What you will do —
Copy word for word the section of the passage about Hannah Glasse's apricot recipe that begins with the words containing "The recipe I’m" and ends with "don’t know why.".

Extract to read —
━━━━━━━━

The recipe I’m using today comes from Hannah Glasse’s The Art of Cookery (more about the background here). I almost missed it as I flicked through the book because it was sandwiched between a recipe for Mock Turtle Soup and Jellied Turkey – I don’t know why.
Pare and stone twelve ripe apricots, and scald them, beat them fine…add to them six ounces of double-refined sugar, and a pint of cream…
The Art of Cookery, Hannah Glasse
It seemed delightfully simple. Almost like cheating. I decided to follow Hannah’s method word for word in order to allay my feelings of fraud; there would be no electronically aided blending, no fridge-freezing, no automatic churning here. Instead, I would endeavor to copy out both her ingredients and method as closely as possible.
The first step was to peel the apricots. I had never tried to do this before and the knife kept slipping as juice ran over my fingers.
“Hey, Google,” I said out loud to my ever present master. “How do you peel an apricot?”
“The perk of using an apricot is that most recipes don’t require the smooth skin of the apricot to be peeled,” Google recited back to me.
Wanting to bank some brownie points in preparation for the day technology rises up and overthrows us, I quietly thanked Google for its time and research instead of doing what I wanted to do which was hold the device under water in frustration.

━━━━━━━━

Supplied records —

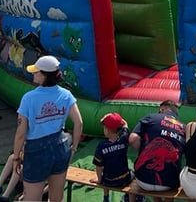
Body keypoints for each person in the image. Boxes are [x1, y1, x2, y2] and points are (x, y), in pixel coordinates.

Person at [13, 55, 83, 202]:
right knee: (56, 198)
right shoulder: (66, 95)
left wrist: (16, 157)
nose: (33, 73)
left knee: (32, 198)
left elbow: (21, 133)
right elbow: (79, 123)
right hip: (60, 147)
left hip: (36, 152)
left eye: (36, 71)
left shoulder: (28, 98)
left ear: (44, 75)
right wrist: (74, 148)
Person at [129, 100, 185, 201]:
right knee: (168, 173)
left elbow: (133, 139)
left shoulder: (151, 117)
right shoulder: (183, 127)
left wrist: (143, 151)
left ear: (162, 110)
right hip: (169, 183)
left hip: (143, 180)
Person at [91, 112, 136, 202]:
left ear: (107, 130)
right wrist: (117, 119)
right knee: (133, 177)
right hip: (125, 178)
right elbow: (125, 124)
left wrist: (99, 179)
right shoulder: (124, 138)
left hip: (109, 181)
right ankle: (130, 199)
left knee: (104, 173)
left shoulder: (102, 146)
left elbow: (98, 166)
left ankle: (106, 197)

━━━━━━━━

Expected output —
The recipe I’m using today comes from Hannah Glasse’s The Art of Cookery (more about the background here). I almost missed it as I flicked through the book because it was sandwiched between a recipe for Mock Turtle Soup and Jellied Turkey – I don’t know why.